You're not getting the point
Douglass I don't disagree with a single thing you've written. I certainly don't want to exclude anyone from Pride. I'm just saying certain political messages (extreme right or extreme left) do not belong in Pride. It has to be conducted responsibly and kept somewhat sanitized. It's the same as at the office. We keep our stranger views to ourselves in the interest of hanging on to our salaries, getting promoted and getting along with our coworkers. If Pride is to be a large inclusive event, we have to accept that we're part of a large mainstream group and ensure everyone feels included. I don't want to attend a Pride where I'm confronted by hateful and disturbing political messages. Sorry, but I don't. But most of all I want the organizers to do a good job, put on a good show, and make us look good as a community. I want the whole city to think, "Wow, that was fun". I want the city to reverberate with the knowledge that there are a lot of us, that we are a great group to have around, and that we deserve to be treated with respect and dignity in every way and from every corner. I also want the organizers to get lots of funding and sponsorships to help pay for it all and come out of it without a shortfall. They can't do this when extreme lefists are essentially trying to take the whole thing over, subvert the organization process and make it all a tiresome nightmare for everyone involved.
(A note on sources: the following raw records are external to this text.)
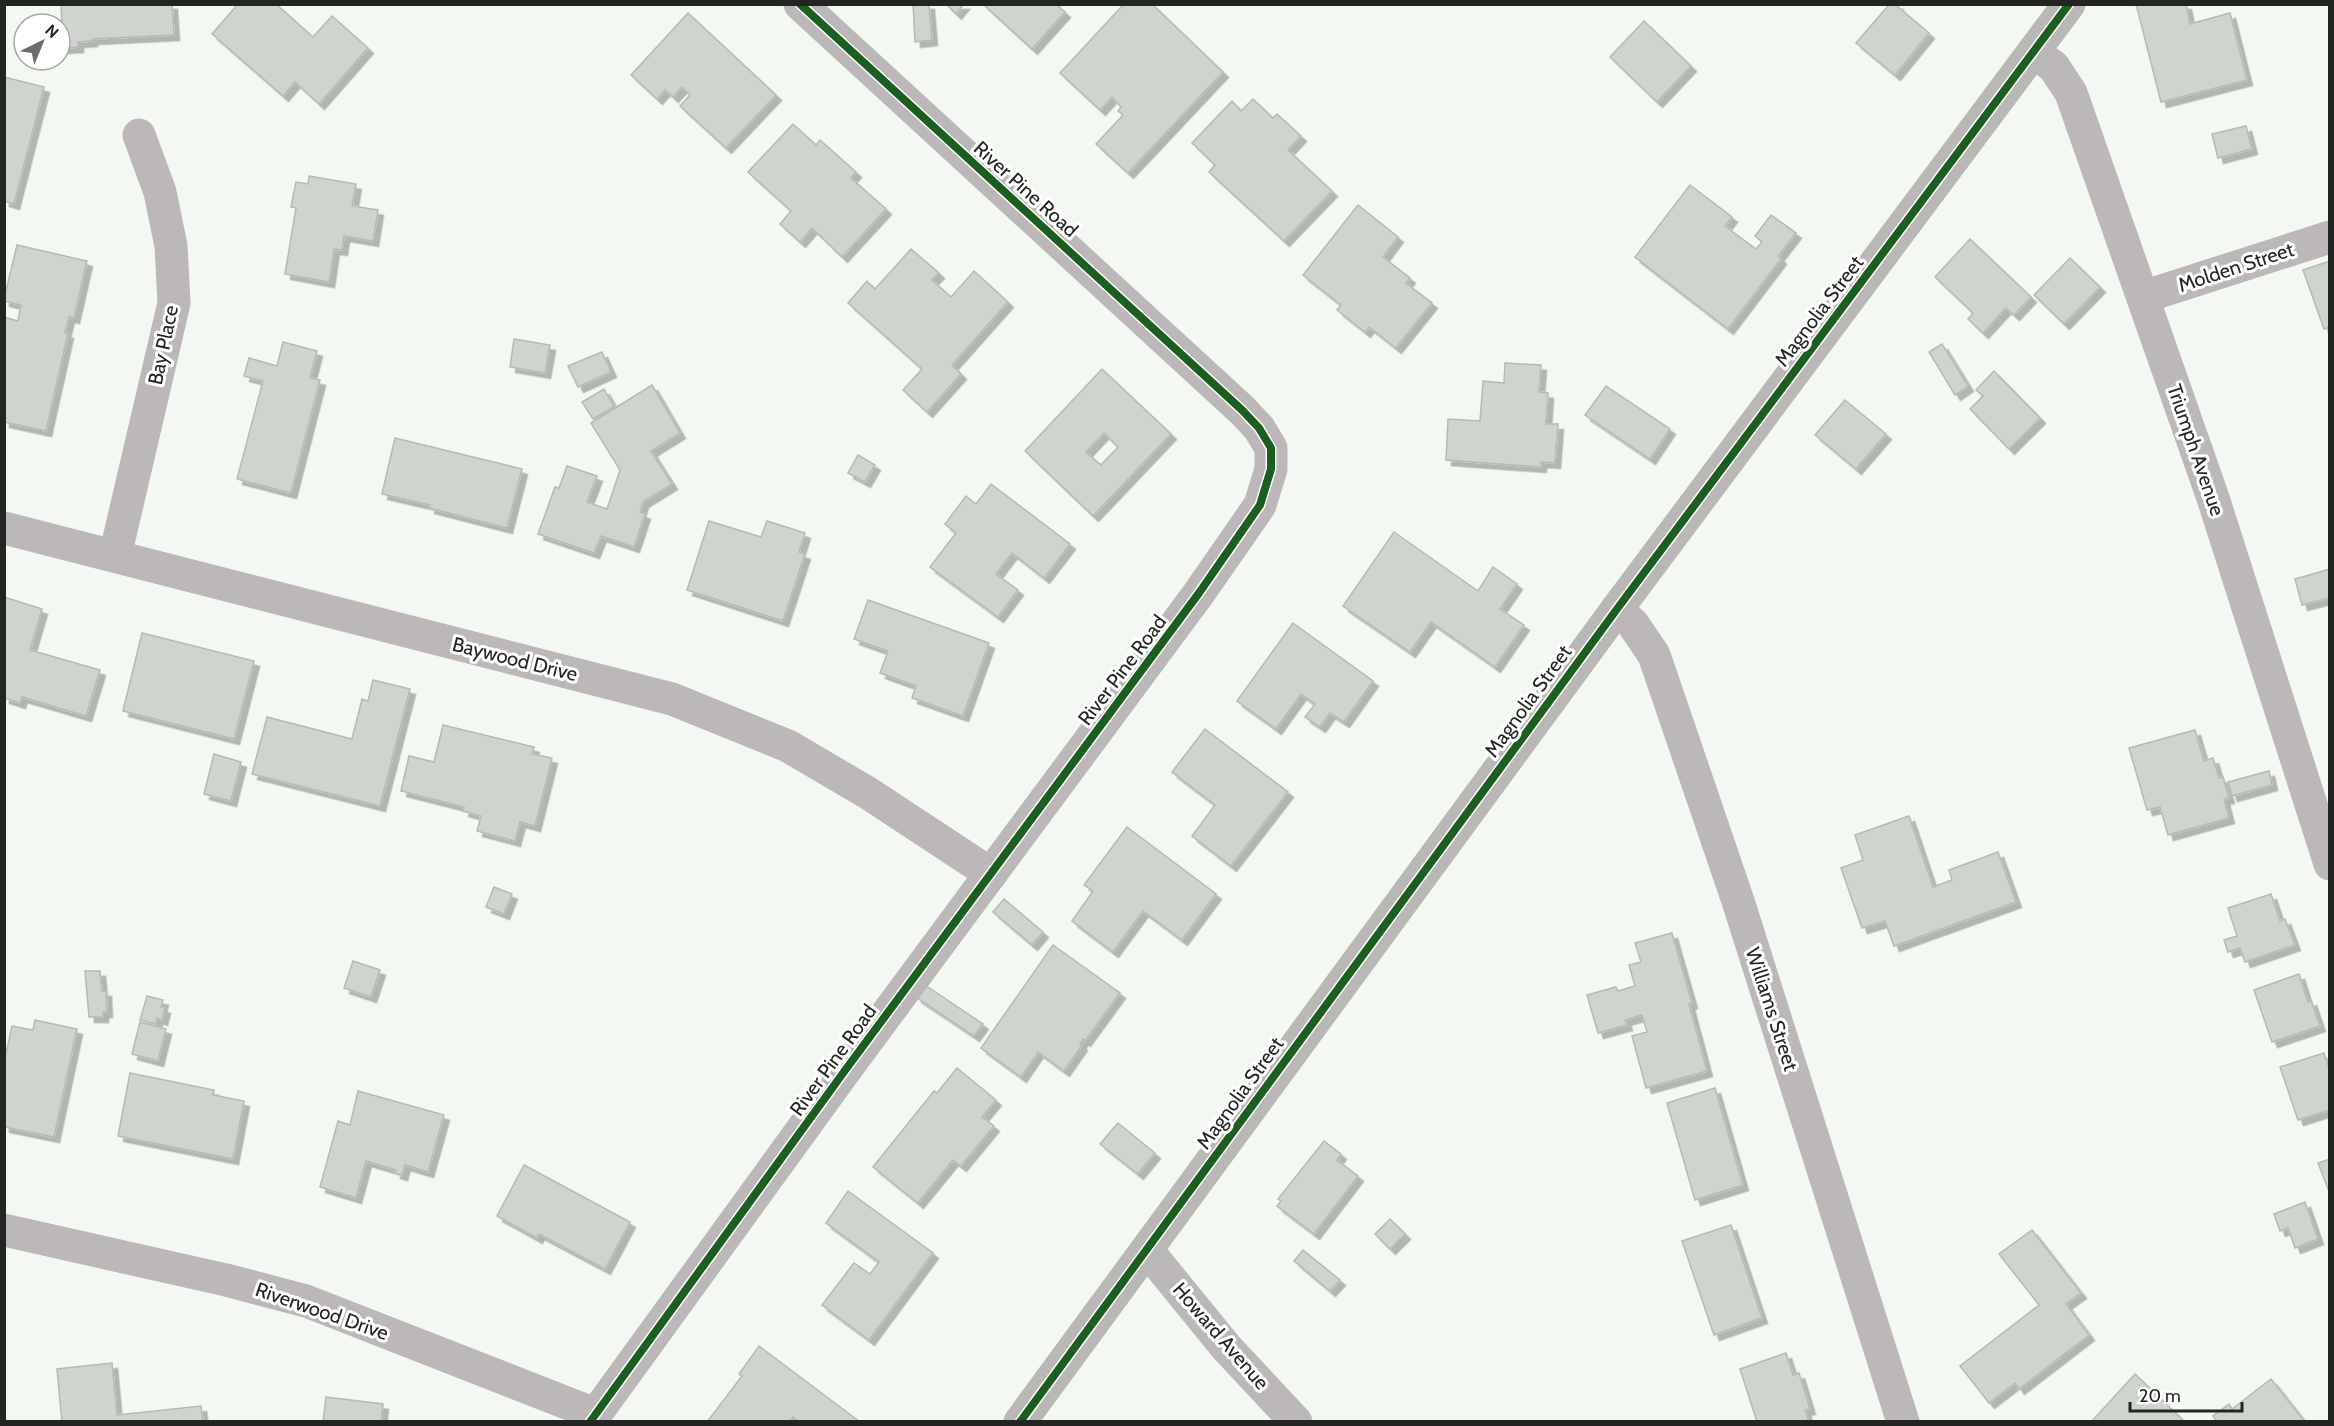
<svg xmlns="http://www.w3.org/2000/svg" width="2334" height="1426" viewBox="0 0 2334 1426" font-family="Cabin,sans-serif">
<defs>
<filter id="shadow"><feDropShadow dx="5.5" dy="5.5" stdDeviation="0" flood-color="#0004"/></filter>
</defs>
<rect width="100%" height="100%" fill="#f3f8f2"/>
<g fill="#d0d4cf" stroke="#b6bab6" stroke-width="1.5" fill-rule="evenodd" filter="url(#shadow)">
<polygon points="61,4 172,4 174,35 92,39 92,41 78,42 78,47 63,48"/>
<polygon points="238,4 276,4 313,37 332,16 368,48 319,104 295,82 283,96 212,34"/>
<polygon points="913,4 929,4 932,40 915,42"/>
<polygon points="946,4 964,4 956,14"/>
<polygon points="983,4 1056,4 1065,12 1032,49"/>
<polygon points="1124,4 1152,4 1223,72 1128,173 1096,144 1123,115 1118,111 1121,107 1112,97 1100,110 1060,73"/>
<polygon points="1886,4 1898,4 1897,6 1929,33 1895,75 1856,43 1888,6"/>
<polygon points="2136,4 2186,4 2190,24 2230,13 2247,80 2161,102"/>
<polygon points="688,13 776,95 726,148 680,106 690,95 682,87 673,97 665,90 657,99 631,75"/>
<polygon points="1644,21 1691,66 1657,102 1610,57"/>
<polygon points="4,77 44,87 14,204 4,201"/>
<polygon points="1253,99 1273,118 1277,114 1301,136 1288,150 1332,191 1284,241 1209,172 1215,165 1192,143 1232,101 1241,111"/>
<polygon points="793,124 816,145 820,140 856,172 851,178 886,209 842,257 812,228 800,242 780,224 791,211 748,172"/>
<polygon points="2246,126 2252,149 2218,158 2212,134"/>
<polygon points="309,176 356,184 352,206 378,210 373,241 344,236 342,250 334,249 329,282 285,274 296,208 291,207 296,182 308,184"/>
<polygon points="1690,185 1732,217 1725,226 1756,249 1762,242 1755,236 1771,215 1796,233 1778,256 1781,259 1728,329 1635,257"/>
<polygon points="1358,205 1398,237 1383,257 1410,278 1406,283 1432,303 1396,348 1369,327 1365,332 1337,310 1341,305 1303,275"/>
<polygon points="1970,239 2031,297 2014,315 2006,308 1983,333 1968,319 1973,313 1935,277"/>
<polygon points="17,245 87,261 74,318 69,317 65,333 68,333 46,431 4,422 4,317 18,321 21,305 4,301 4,299"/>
<polygon points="911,249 939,273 932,280 951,297 974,271 1008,302 952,365 961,374 927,412 903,390 922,369 848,303 867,281 875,289"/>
<polygon points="2070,258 2100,287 2064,324 2034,295"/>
<polygon points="2330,261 2330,327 2324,329 2303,270"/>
<polygon points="514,339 550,345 545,373 510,367"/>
<polygon points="283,342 317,351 310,378 320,380 291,493 237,479 263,381 244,376 249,358 277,366"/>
<polygon points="1942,344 1968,386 1955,395 1929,352"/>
<polygon points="602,352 611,372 578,387 568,366"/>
<polygon points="1505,363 1541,365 1539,392 1548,393 1546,424 1558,424 1555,463 1541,462 1541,467 1446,460 1448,419 1480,421 1483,381 1504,383"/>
<path d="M1102,369L1171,434L1093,516L1025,451ZM1104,433L1118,447L1101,465L1086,452Z"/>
<polygon points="1994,371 2040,418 2009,449 1970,409 1983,396 1976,390"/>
<polygon points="652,385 680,433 651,451 672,484 643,502 640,512 645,514 634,547 601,536 594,553 538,534 555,487 559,488 567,466 597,476 587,502 607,509 620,470 591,423"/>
<polygon points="1606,386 1670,429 1650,459 1585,415"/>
<polygon points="604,389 614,407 593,419 582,402"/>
<polygon points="1845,400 1886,434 1856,469 1815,435"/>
<polygon points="395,438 522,469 507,528 429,508 430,505 382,494"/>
<polygon points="858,455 875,465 865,482 848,473"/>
<polygon points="991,484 1070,544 1044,578 1012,553 996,574 1018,590 998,617 930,567 956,533 945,524 966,496 976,504"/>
<polygon points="709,521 761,537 767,521 805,533 799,552 805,554 783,621 687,590"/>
<polygon points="1394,532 1478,591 1493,567 1517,584 1500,609 1524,625 1495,667 1431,622 1410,652 1343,606"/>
<polygon points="2330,569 2330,598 2302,605 2295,579"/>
<polygon points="4,597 42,609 30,650 100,670 86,716 22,697 20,703 4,698"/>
<polygon points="868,600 989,643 963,716 912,698 916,686 880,673 888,651 854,639"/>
<polygon points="1293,623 1373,681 1344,722 1330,713 1320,727 1305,717 1315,704 1301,694 1276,729 1237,701"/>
<polygon points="142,633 254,661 234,739 123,711"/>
<polygon points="373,680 410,689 380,806 252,774 267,717 352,739 362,699 368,701"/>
<polygon points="443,725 534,747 532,754 552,758 535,826 520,822 515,841 477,831 481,816 463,811 464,807 401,791 409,756 434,762"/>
<polygon points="1205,729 1288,792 1231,866 1192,836 1215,805 1172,772"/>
<polygon points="2195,730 2204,761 2213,758 2219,778 2223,777 2229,798 2224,799 2229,818 2168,835 2160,807 2147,810 2129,748"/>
<polygon points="214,754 241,762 231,801 204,794"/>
<polygon points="2269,771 2272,785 2232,796 2228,782"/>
<polygon points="1909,816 1933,887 1952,880 1949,870 1998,852 2016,902 1894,946 1885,921 1862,928 1841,868 1863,860 1855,835"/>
<polygon points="1127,827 1216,894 1182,940 1143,911 1113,952 1072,921 1093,891 1084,885"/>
<polygon points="494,887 512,894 504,914 486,907"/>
<polygon points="2271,894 2280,921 2285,919 2295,945 2245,962 2240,948 2228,952 2224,940 2237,936 2228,908"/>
<polygon points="1004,899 1043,932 1032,945 993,912"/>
<polygon points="1672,933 1692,1003 1689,1004 1707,1071 1646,1088 1632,1036 1647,1032 1642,1015 1625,1020 1627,1025 1598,1033 1587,995 1616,987 1618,991 1635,986 1629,965 1641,962 1635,943"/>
<polygon points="1053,945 1120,993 1085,1041 1083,1039 1080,1044 1082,1045 1064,1071 1038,1052 1021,1077 981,1048"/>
<polygon points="353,961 380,970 371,997 344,988"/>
<polygon points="85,971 100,971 102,991 106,991 107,1012 103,1012 103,1017 89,1017"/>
<polygon points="2299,974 2308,1002 2311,1000 2320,1026 2272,1042 2254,990"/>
<polygon points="925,985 983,1024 974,1036 916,997"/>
<polygon points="147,996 163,1000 161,1007 165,1008 162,1020 157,1018 156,1024 140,1020"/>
<polygon points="35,1020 77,1029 54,1137 4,1127 4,1062 12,1026 33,1030"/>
<polygon points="140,1022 166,1029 158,1061 132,1054"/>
<polygon points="2324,1053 2330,1071 2330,1110 2298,1120 2280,1067"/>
<polygon points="957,1068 996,1100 982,1117 994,1126 961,1166 953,1160 918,1203 873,1167 934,1091 937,1093"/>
<polygon points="130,1073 214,1090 213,1095 244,1101 233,1159 118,1136"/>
<polygon points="1715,1088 1743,1185 1695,1200 1667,1103"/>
<polygon points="358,1091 444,1115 428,1172 405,1165 402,1175 395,1173 396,1170 366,1161 356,1198 320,1187 338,1121 350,1125"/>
<polygon points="1118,1123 1155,1153 1138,1174 1100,1144"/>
<polygon points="1324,1141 1341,1154 1337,1160 1358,1176 1314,1234 1277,1206 1281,1201 1278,1199"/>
<polygon points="2330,1159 2330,1194 2318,1163"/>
<polygon points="524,1165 630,1222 605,1269 539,1234 537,1238 497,1216"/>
<polygon points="848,1191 933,1253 869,1340 822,1305 854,1263 870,1274 879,1262 826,1223"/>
<polygon points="2305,1202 2318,1239 2295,1248 2288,1228 2280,1231 2274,1214"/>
<polygon points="1390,1219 1405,1234 1390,1249 1375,1234"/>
<polygon points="1731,1225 1762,1318 1714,1335 1682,1241"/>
<polygon points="2032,1230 2081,1293 2066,1304 2089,1335 2019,1389 2015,1383 1989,1403 1960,1366 2039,1305 1999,1254"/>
<polygon points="1303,1250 1340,1280 1330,1291 1294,1261"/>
<polygon points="759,1346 860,1422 799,1422 793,1417 790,1422 707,1422 742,1376 739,1374"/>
<polygon points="1786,1353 1793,1375 1799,1373 1810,1409 1805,1410 1809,1422 1757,1422 1740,1369"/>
<polygon points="112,1363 117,1415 201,1406 203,1422 62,1422 57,1369"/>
<polygon points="2135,1374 2185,1422 2091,1422"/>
<polygon points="2271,1379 2305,1422 2217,1422 2213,1416 2229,1404 2232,1409"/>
<polygon points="326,1397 383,1404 381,1422 323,1422"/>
</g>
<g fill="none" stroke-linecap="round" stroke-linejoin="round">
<g stroke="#bcb7b9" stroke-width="33">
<polyline points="2034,52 2054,67 2071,93 2213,498 2330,864"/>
<polyline points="2143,297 2330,237"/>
<polyline points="4,528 672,699 788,746 868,793 991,874"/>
<polyline points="115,556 174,303 171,246 160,192 139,135"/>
<polyline points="1617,609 1633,624 1654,655 1738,901 1903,1422"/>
<polyline points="4,1230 226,1280 306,1301 595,1414"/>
<polyline points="1147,1250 1226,1347 1296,1422"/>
<polyline points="590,1422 846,1069 1199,593 1260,505 1271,469 1271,448 1259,428 1242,410 800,4"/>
</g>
<polyline stroke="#bab7b7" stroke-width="33" points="1020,1422 1617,609 2069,4"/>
<g stroke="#fff" stroke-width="11">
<g id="cycleway">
<polyline points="590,1422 846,1069 1199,593 1260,505 1271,469 1271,448 1259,428 1242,410 800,4"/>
<polyline points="1020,1422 1617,609 2069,4"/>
</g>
</g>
<use href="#cycleway" stroke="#1b5e20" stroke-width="8"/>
</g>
<g text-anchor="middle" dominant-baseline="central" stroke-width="6" stroke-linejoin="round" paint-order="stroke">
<g font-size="20" fill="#222521" stroke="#fff">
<text transform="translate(1026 189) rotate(42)">River Pine Road</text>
<text transform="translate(2236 267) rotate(-18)">Molden Street</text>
<text transform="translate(1819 311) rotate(-53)">Magnolia Street</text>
<text transform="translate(163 345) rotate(-78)">Bay Place</text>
<text transform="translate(2196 450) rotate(71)">Triumph Avenue</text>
<text transform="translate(515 659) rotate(14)">Baywood Drive</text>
<text transform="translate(1122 670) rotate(-53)">River Pine Road</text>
<text transform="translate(1528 701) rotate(-54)">Magnolia Street</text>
<text transform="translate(1772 1009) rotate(72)">Williams Street</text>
<text transform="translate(833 1060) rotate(-54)">River Pine Road</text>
<text transform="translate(1240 1093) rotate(-54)">Magnolia Street</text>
<text transform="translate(322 1311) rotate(19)">Riverwood Drive</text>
<text transform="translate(1221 1336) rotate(49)">Howard Avenue</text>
</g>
</g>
<rect width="2334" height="1426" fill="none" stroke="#222521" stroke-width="12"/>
<g transform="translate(42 42) rotate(43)"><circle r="28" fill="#ffffff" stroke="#a7a8a6" stroke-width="1.5"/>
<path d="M0-4.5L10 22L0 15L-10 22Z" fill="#6b6f6a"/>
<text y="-9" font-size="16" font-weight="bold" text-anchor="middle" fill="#222521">N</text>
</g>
<path d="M2130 1402v9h112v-9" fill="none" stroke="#222521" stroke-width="3"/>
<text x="2139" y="1402" font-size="18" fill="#222521" stroke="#ffffff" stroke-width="4.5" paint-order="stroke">20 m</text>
</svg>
and just in case the lefty
fringe out there is listening, let me send you a little coded message, also from Rick Bebout: "Those hoping to win social acceptance by adopting the standard model may have missed something Jane once said: "Policing ourselves to be less offensive to the majority is to be part of our own oppression.""
but Jim,
it's you who want exclude those lefty tax dollar stealin' folks, not me. It's you and your "ilk" who want to define what is a real gay issue and what isn't. It's you who use the rhetoric of inclusiveness in order to erase rather than embrace diversity. Pride is for everyone, at least that has been its history. But the pride you appear to want is only for those who share your narrow exclusivist agenda. I don't thinks it's wrong for this "us" you claim to speak for "to want society (including the media and corporate world) to think we are just nice normal people." I am happy you are a nice normal person. But pride's rich contentious history has been about so much more than nice and normal -- Rick Bebout sums it up beautifully: "...many of us, thankfully, are not. We are truly queer -- our lives and our values distinct, not "normal." Maybe even (though we rarely dare say it these days) better than normal: more open, generous, and humane. Many of us are true magic. At our best we are tricksters: tweaking convention, upsetting presumption, peering behind masks, casting light. We let on that there's more than one way to see the world; more than one way to live. And many more ways to love. That particular magic, that distinct perspective -- "oblique maybe," Neil Bartlett once said, "but precisely because of that informed, revealing, powerful" -- has long been our most precious gift."
ahh, but Douglass,
Pride is for everyone, not just you. If you are not willing to discuss this event as one that is meant for everyone, stop talking about Pride. Someone, at some point, has to say: what do most people who go to this event want it to be?
ahh, but Jim,
I make no claims to speak for anyone, unlike your speaking for "most gay people" claim. Which proves my point even more clearly -- the politics of prides rich history have been reduced to some vague self-serving claim about what "most gay people" want. Maybe I don't get out enough, but I don't know "most gay people".